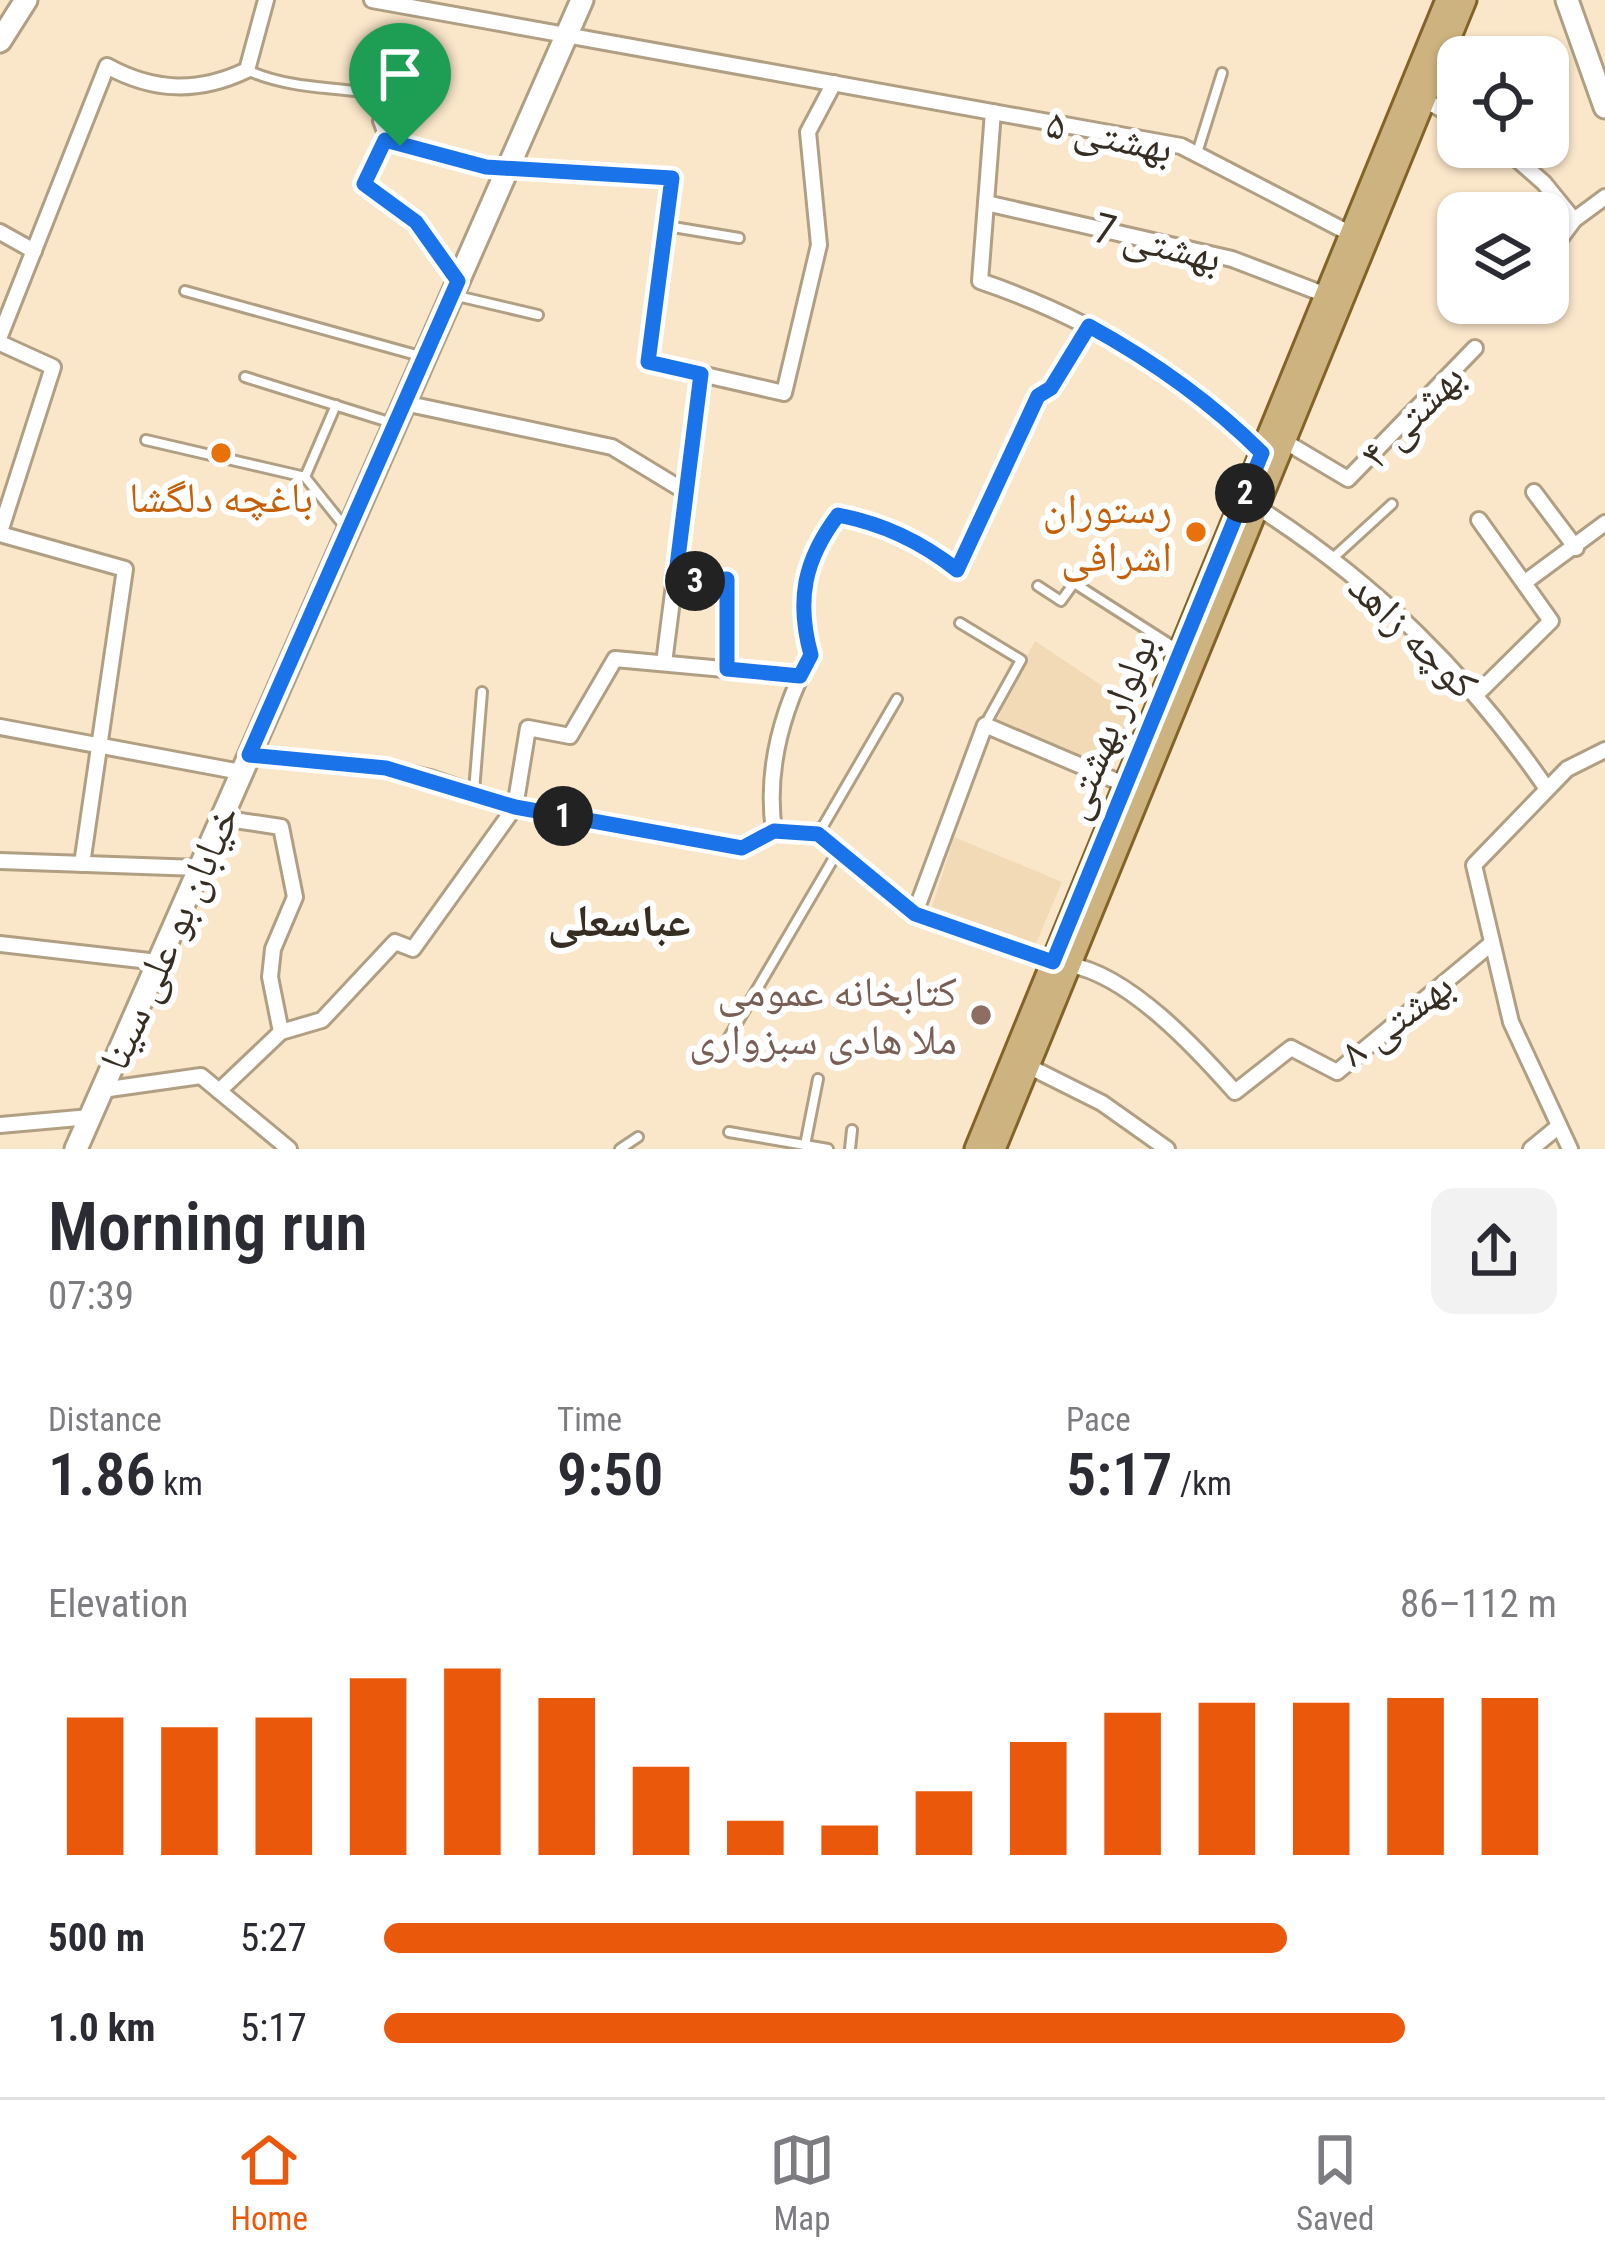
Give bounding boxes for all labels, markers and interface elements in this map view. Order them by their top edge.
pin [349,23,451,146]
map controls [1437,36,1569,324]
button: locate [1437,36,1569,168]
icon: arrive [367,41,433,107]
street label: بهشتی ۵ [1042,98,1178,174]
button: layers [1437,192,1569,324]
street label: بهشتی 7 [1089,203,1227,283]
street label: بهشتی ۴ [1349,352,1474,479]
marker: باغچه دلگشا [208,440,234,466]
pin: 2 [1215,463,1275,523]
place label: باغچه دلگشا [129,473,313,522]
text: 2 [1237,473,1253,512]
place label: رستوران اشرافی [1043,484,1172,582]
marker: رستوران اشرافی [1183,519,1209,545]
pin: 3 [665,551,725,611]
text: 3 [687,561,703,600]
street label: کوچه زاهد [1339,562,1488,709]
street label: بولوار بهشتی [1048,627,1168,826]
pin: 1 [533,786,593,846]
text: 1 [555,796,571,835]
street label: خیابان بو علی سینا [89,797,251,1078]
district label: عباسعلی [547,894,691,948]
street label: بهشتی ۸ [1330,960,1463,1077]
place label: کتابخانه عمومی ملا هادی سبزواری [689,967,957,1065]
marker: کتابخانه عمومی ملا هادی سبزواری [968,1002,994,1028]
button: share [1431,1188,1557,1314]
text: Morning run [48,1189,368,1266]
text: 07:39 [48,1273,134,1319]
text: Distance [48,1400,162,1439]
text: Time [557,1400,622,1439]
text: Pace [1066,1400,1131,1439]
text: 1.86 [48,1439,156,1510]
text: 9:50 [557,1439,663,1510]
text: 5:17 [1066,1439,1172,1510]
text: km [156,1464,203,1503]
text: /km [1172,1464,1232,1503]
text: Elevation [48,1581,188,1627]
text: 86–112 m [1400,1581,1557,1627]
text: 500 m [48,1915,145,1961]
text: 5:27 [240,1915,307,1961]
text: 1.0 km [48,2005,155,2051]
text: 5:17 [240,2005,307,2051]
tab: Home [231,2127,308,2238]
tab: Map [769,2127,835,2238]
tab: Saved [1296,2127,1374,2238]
============
• **PROBLEM TO WORK ON**
What comes back should match the records exactly, minus any pictures.

• **ANSWER SECTION**
Give bounding boxes for all labels, markers and interface elements in this map view. Order them by their top edge.
pin [349,23,451,146]
map controls [1437,36,1569,324]
button: locate [1437,36,1569,168]
icon: arrive [367,41,433,107]
street label: بهشتی ۵ [1042,98,1178,174]
button: layers [1437,192,1569,324]
street label: بهشتی 7 [1089,203,1227,283]
street label: بهشتی ۴ [1349,352,1474,479]
marker: باغچه دلگشا [208,440,234,466]
pin: 2 [1215,463,1275,523]
place label: باغچه دلگشا [129,473,313,522]
text: 2 [1237,473,1253,512]
place label: رستوران اشرافی [1043,484,1172,582]
marker: رستوران اشرافی [1183,519,1209,545]
pin: 3 [665,551,725,611]
text: 3 [687,561,703,600]
street label: کوچه زاهد [1339,562,1488,709]
street label: بولوار بهشتی [1048,627,1168,826]
pin: 1 [533,786,593,846]
text: 1 [555,796,571,835]
street label: خیابان بو علی سینا [89,797,251,1078]
district label: عباسعلی [547,894,691,948]
street label: بهشتی ۸ [1330,960,1463,1077]
place label: کتابخانه عمومی ملا هادی سبزواری [689,967,957,1065]
marker: کتابخانه عمومی ملا هادی سبزواری [968,1002,994,1028]
button: share [1431,1188,1557,1314]
text: Morning run [48,1189,368,1266]
text: 07:39 [48,1273,134,1319]
text: Distance [48,1400,162,1439]
text: Time [557,1400,622,1439]
text: Pace [1066,1400,1131,1439]
text: 1.86 [48,1439,156,1510]
text: 9:50 [557,1439,663,1510]
text: 5:17 [1066,1439,1172,1510]
text: km [156,1464,203,1503]
text: /km [1172,1464,1232,1503]
text: Elevation [48,1581,188,1627]
text: 86–112 m [1400,1581,1557,1627]
text: 500 m [48,1915,145,1961]
text: 5:27 [240,1915,307,1961]
text: 1.0 km [48,2005,155,2051]
text: 5:17 [240,2005,307,2051]
tab: Home [231,2127,308,2238]
tab: Map [769,2127,835,2238]
tab: Saved [1296,2127,1374,2238]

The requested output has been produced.